Alan Cleary, managing director at Precise Mortgages, casts a critical eye over the industry
The Sunday Times recently released its 16th annual 100 Best Companies to Work For list, which includes six firms from the mortgage market.
The data gathering and analysis behind the list are extensive and the outcome is largely dictated by the firms’ employees, who fill out the survey. A total of 241,361 employees completed the survey this time around, answering questions about their firms and their bosses, whether they thought their rewards were fair and how much they felt their wellbeing was valued, among other things.
At the heart of these leading companies is culture. This is something many of the large banks have got wrong and, as such, it was no surprise to see none of them listed. By far the largest mortgage firm to win an award was Nationwide Building Society, which achieved an impressive third place in the large-employer category. According to the data, its 17,735 staff are well aware of the organisation’s strong social conscience.
In the mid-sized category, Charter Court Financial Services (also known as Precise Mortgages) came tenth. Founded in 2008 with just 27 staff, the company has grown to two divisions – a savings bank and a mortgage lender – and more than 300 employees. Staff rate the organisation highly, putting it in the top 10 for the categories of ‘fair deal’, ‘wellbeing’, ‘leadership’ and ‘my company’ .
They also say they are excited about where the business is going.
Skipton Building Society was a winner too, with employees considering the mutual to be run on strong values. Staff can put forward suggestions via an intranet forum and questions can be submitted to chief executive David Cutter. It is also possible to buy or sell up to two days’ paid leave a year in exchange for salary.
Also on the list was Just Retirement, with staff believing they could make a valuable contribution to the success of the organisation.
Meanwhile, Hanley Economic Building Society achieved success on the best small company list.

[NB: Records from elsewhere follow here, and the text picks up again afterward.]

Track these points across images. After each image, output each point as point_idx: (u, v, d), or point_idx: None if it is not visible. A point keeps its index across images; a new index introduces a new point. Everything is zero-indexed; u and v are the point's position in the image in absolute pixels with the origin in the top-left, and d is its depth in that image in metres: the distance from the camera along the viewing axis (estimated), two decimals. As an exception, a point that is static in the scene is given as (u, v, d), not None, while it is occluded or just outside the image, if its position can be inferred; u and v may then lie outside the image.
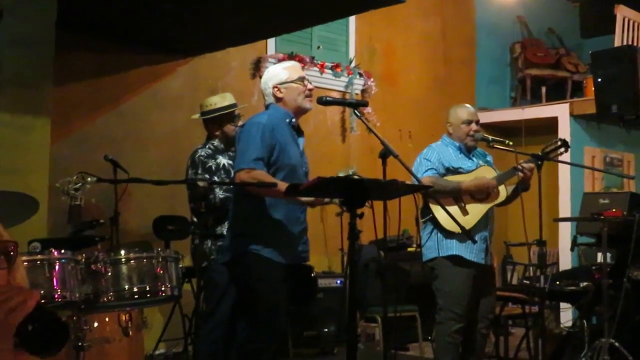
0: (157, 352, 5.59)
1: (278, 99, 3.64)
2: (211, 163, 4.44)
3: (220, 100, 4.64)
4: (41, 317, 1.25)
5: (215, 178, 4.39)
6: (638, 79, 5.95)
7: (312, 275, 5.98)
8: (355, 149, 7.44)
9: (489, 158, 4.63)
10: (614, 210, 4.84)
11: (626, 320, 4.70)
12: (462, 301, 4.25)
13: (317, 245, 6.48)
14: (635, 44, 7.40)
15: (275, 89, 3.63)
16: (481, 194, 4.34)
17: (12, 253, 1.42)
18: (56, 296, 2.78)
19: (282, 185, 3.24)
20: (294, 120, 3.63)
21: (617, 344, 4.39)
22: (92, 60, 5.75)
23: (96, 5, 5.03)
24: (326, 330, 6.09)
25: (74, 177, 3.13)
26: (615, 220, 4.62)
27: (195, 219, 4.52)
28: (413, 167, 4.41)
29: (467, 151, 4.50)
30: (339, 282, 6.24)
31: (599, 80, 6.28)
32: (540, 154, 4.38)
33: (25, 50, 4.40)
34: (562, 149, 4.48)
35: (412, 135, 7.89)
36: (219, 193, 4.30)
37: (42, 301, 2.71)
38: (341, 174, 4.17)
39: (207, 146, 4.54)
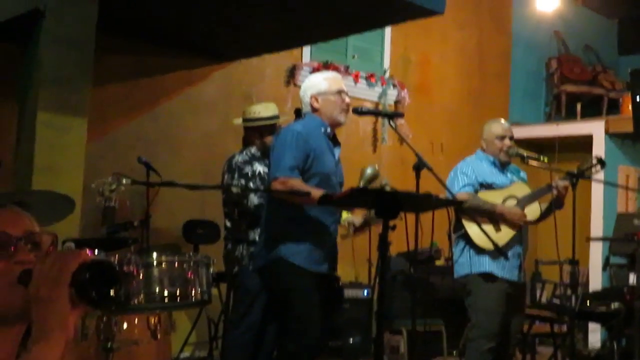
0: (182, 356, 5.60)
1: (314, 109, 3.64)
2: (247, 169, 4.46)
3: (264, 110, 4.64)
4: (96, 266, 1.26)
5: (251, 184, 4.41)
6: (677, 99, 5.86)
7: (338, 285, 5.99)
8: (387, 159, 7.42)
9: (523, 174, 4.58)
10: (648, 231, 4.77)
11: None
12: (496, 318, 4.18)
13: (344, 255, 6.42)
14: (674, 63, 7.30)
15: (313, 99, 3.63)
16: (512, 223, 4.27)
17: (51, 246, 1.44)
18: (88, 296, 2.79)
19: (316, 194, 3.23)
20: (329, 130, 3.63)
21: (647, 367, 4.32)
22: (129, 62, 5.81)
23: (136, 8, 5.08)
24: (351, 341, 6.06)
25: (109, 179, 3.15)
26: (650, 242, 4.54)
27: (228, 224, 4.53)
28: (447, 180, 4.39)
29: (502, 166, 4.46)
30: (365, 293, 6.20)
31: (638, 98, 6.19)
32: (575, 171, 4.33)
33: (65, 50, 4.45)
34: (598, 167, 4.42)
35: (444, 148, 7.85)
36: (255, 199, 4.31)
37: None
38: (369, 169, 4.15)
39: (244, 152, 4.56)
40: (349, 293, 6.07)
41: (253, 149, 4.58)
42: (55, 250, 1.42)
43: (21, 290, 1.29)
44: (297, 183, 3.40)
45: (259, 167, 4.48)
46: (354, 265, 6.74)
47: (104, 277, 1.27)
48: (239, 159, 4.51)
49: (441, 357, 6.11)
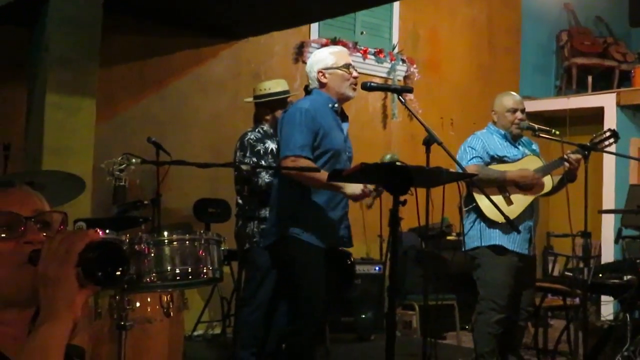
0: (195, 333, 5.65)
1: (322, 84, 3.61)
2: (259, 147, 4.46)
3: (274, 86, 4.66)
4: (103, 246, 1.26)
5: (263, 162, 4.41)
6: (689, 69, 5.80)
7: (350, 261, 6.01)
8: (396, 135, 7.40)
9: (535, 147, 4.56)
10: (661, 203, 4.74)
11: (670, 315, 4.61)
12: (504, 291, 4.20)
13: (356, 231, 6.41)
14: (686, 33, 7.22)
15: (320, 74, 3.60)
16: (526, 186, 4.27)
17: (61, 225, 1.44)
18: (100, 275, 2.81)
19: (325, 173, 3.22)
20: (336, 105, 3.61)
21: (660, 339, 4.31)
22: (136, 42, 5.80)
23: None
24: (363, 316, 6.09)
25: (119, 158, 3.16)
26: (663, 214, 4.52)
27: (240, 202, 4.55)
28: (457, 155, 4.38)
29: (513, 140, 4.44)
30: (377, 268, 6.22)
31: (649, 70, 6.13)
32: (588, 144, 4.30)
33: (72, 31, 4.45)
34: (612, 140, 4.38)
35: (454, 123, 7.81)
36: (265, 177, 4.31)
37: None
38: (388, 157, 4.13)
39: (256, 130, 4.56)
40: (360, 269, 6.09)
41: (265, 126, 4.58)
42: (65, 230, 1.42)
43: (32, 270, 1.28)
44: (307, 164, 3.39)
45: (272, 145, 4.48)
46: (365, 241, 6.75)
47: (111, 257, 1.27)
48: (251, 136, 4.51)
49: (454, 331, 6.13)
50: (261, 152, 4.45)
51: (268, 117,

Seventy-five per cent of the firm’s managers have been promoted internally. Their development has included external leadership and management courses and/or qualifications.

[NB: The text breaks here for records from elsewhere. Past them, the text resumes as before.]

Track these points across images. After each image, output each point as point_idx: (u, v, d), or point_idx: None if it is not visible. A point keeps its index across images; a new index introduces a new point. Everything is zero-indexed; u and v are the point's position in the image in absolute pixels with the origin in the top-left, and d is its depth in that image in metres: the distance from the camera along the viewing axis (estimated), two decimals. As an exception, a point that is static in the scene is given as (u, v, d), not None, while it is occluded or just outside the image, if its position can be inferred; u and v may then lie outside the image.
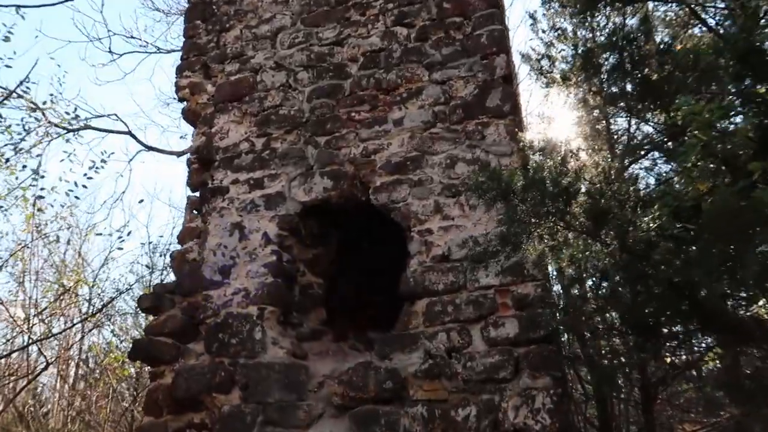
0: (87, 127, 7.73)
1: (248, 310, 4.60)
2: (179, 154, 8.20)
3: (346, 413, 4.08)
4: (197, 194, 5.54)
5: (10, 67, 8.70)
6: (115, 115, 8.31)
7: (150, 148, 8.41)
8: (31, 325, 8.73)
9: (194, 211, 5.56)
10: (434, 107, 4.76)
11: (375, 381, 4.05)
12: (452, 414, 3.83)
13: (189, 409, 4.59)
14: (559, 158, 2.70)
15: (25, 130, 7.88)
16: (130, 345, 4.98)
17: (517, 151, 4.31)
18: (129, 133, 7.97)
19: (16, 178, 8.30)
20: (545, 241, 2.71)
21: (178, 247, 5.39)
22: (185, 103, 5.95)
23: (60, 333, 9.07)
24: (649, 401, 6.88)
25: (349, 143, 4.91)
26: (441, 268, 4.23)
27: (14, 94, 7.62)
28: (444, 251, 4.28)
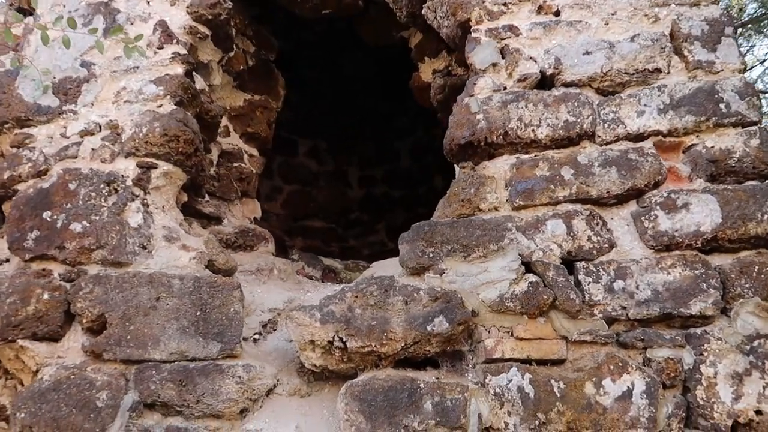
0: None
1: (115, 167, 2.15)
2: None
3: (339, 385, 1.84)
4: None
5: None
6: None
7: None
8: None
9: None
10: None
11: (407, 317, 1.83)
12: (587, 389, 1.74)
13: (-38, 373, 2.11)
14: None
15: None
16: None
17: None
18: None
19: None
20: None
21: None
22: None
23: None
24: None
25: None
26: (540, 99, 2.08)
27: None
28: (544, 67, 2.13)
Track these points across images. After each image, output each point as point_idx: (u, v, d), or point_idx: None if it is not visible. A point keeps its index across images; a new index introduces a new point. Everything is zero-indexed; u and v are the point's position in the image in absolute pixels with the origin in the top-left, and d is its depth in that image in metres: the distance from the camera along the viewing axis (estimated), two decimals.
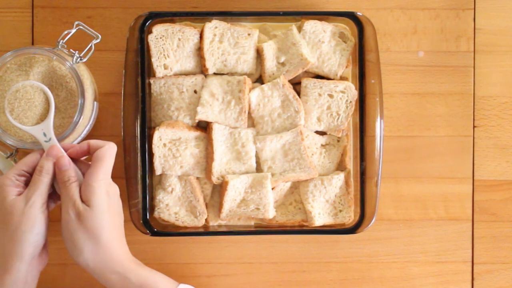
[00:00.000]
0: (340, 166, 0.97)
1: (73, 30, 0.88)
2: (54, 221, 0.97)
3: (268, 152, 0.94)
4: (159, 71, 0.94)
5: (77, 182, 0.82)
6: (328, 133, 0.96)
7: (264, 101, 0.94)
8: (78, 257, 0.82)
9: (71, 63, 0.88)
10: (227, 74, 0.95)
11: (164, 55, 0.93)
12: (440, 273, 1.01)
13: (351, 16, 0.94)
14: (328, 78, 0.96)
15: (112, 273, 0.82)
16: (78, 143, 0.95)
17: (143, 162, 0.93)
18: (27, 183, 0.83)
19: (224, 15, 0.95)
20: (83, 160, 0.87)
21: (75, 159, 0.85)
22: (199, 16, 0.95)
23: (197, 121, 0.94)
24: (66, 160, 0.83)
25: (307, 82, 0.95)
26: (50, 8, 0.99)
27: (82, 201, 0.81)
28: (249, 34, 0.94)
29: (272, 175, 0.94)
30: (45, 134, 0.84)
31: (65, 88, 0.89)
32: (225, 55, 0.94)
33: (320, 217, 0.95)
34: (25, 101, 0.85)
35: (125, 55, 0.92)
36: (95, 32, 0.89)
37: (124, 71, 0.92)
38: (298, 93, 0.95)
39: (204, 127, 0.96)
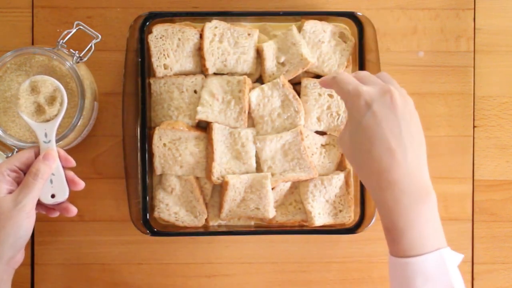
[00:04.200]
0: (340, 166, 0.97)
1: (73, 30, 0.88)
2: (53, 221, 0.97)
3: (268, 152, 0.94)
4: (159, 71, 0.94)
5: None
6: (328, 133, 0.96)
7: (264, 101, 0.94)
8: None
9: (71, 63, 0.88)
10: (227, 74, 0.95)
11: (164, 55, 0.93)
12: None
13: (351, 16, 0.94)
14: None
15: None
16: (78, 143, 0.95)
17: (143, 162, 0.93)
18: (17, 180, 0.81)
19: (224, 15, 0.95)
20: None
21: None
22: (199, 16, 0.95)
23: (197, 121, 0.94)
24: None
25: (307, 82, 0.95)
26: (50, 8, 0.99)
27: None
28: (249, 34, 0.94)
29: (272, 175, 0.94)
30: (46, 135, 0.83)
31: (65, 88, 0.88)
32: (225, 55, 0.94)
33: (320, 217, 0.95)
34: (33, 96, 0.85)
35: (125, 55, 0.92)
36: (95, 32, 0.89)
37: (124, 71, 0.92)
38: (298, 93, 0.95)
39: (204, 127, 0.96)
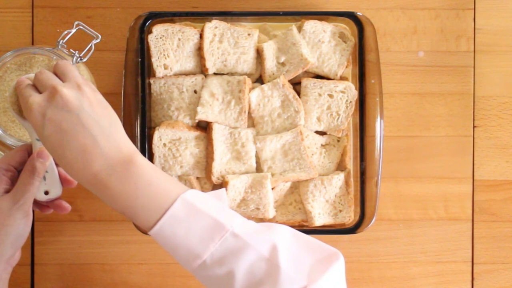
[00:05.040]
0: (340, 166, 0.97)
1: (73, 30, 0.88)
2: (53, 221, 0.98)
3: (268, 152, 0.94)
4: (159, 71, 0.94)
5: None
6: (328, 133, 0.96)
7: (264, 101, 0.94)
8: None
9: (71, 63, 0.88)
10: (227, 74, 0.95)
11: (164, 55, 0.93)
12: (440, 273, 1.01)
13: (351, 16, 0.94)
14: (328, 78, 0.96)
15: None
16: None
17: None
18: (12, 178, 0.81)
19: (224, 15, 0.95)
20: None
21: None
22: (199, 16, 0.95)
23: (197, 121, 0.94)
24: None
25: (307, 82, 0.95)
26: (50, 8, 0.99)
27: None
28: (249, 34, 0.94)
29: (272, 175, 0.94)
30: None
31: None
32: (225, 55, 0.94)
33: (320, 217, 0.95)
34: None
35: (125, 55, 0.92)
36: (95, 32, 0.89)
37: (124, 71, 0.92)
38: (298, 93, 0.95)
39: (204, 127, 0.96)
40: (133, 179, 0.73)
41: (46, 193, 0.83)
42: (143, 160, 0.75)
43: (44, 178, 0.82)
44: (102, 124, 0.74)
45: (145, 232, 0.92)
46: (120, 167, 0.73)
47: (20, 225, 0.79)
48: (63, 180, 0.84)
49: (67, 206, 0.85)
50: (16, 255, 0.83)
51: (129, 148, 0.75)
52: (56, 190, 0.83)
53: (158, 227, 0.72)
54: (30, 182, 0.80)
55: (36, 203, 0.84)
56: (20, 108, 0.79)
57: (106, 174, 0.72)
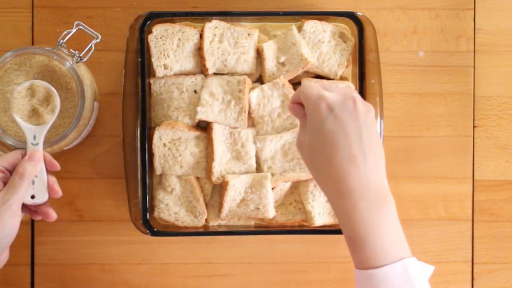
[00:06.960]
0: None
1: (73, 30, 0.88)
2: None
3: (268, 152, 0.94)
4: (159, 71, 0.94)
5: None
6: None
7: (264, 101, 0.94)
8: None
9: (71, 63, 0.88)
10: (227, 74, 0.95)
11: (164, 55, 0.93)
12: (440, 273, 1.01)
13: (351, 16, 0.94)
14: (328, 78, 0.96)
15: None
16: (78, 143, 0.95)
17: (143, 162, 0.93)
18: (3, 180, 0.82)
19: (224, 15, 0.95)
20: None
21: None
22: (199, 16, 0.95)
23: (197, 121, 0.94)
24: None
25: (307, 82, 0.95)
26: (50, 8, 0.99)
27: None
28: (249, 34, 0.94)
29: (272, 175, 0.94)
30: (35, 137, 0.83)
31: (65, 88, 0.89)
32: (225, 55, 0.94)
33: (320, 217, 0.95)
34: (29, 99, 0.85)
35: (125, 55, 0.92)
36: (95, 32, 0.89)
37: (124, 71, 0.92)
38: None
39: (204, 127, 0.96)
40: (379, 218, 0.72)
41: (33, 197, 0.83)
42: (394, 206, 0.74)
43: (33, 182, 0.83)
44: (373, 148, 0.73)
45: (145, 232, 0.92)
46: (374, 199, 0.72)
47: (8, 225, 0.79)
48: (50, 189, 0.84)
49: (53, 214, 0.85)
50: (3, 255, 0.83)
51: (387, 188, 0.74)
52: (42, 196, 0.83)
53: (368, 274, 0.71)
54: (19, 184, 0.80)
55: (26, 208, 0.84)
56: (22, 112, 0.80)
57: (358, 196, 0.72)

Last but not least, congratulations to Gopher Money, which was the only mortgage broking firm to claim a place in the list. The survey found the firm values the attitudes of its employees and aims to create a flexible workplace in which people feel motivated and supported. Founded five years ago, it now has 130 employees, with 90 per cent of them having been promoted internally. Staff feel they can speak out when things are going badly and they view bosses as role models.
I can speak only on behalf of ourselves but we spend a decent proportion of our company resources on ensuring our culture is one we are proud of. Underpinning everything we do are our ‘REACH’ behaviours: respect, excellence, attention, challenge and honesty. I suspect all the winning firms have something similar in place, as indeed do many of those not included in the list.
Notice there is no mention of business levels or profits. Obviously both are highly important but I expect that for most, if not all, of the winning firms, such factors are an outcome of having a great culture. After all, happy customers start with happy employees.
It would be great to see more mortgage firms in next year’s Sunday Times awards and I know many on the distribution side that would be worthy winners.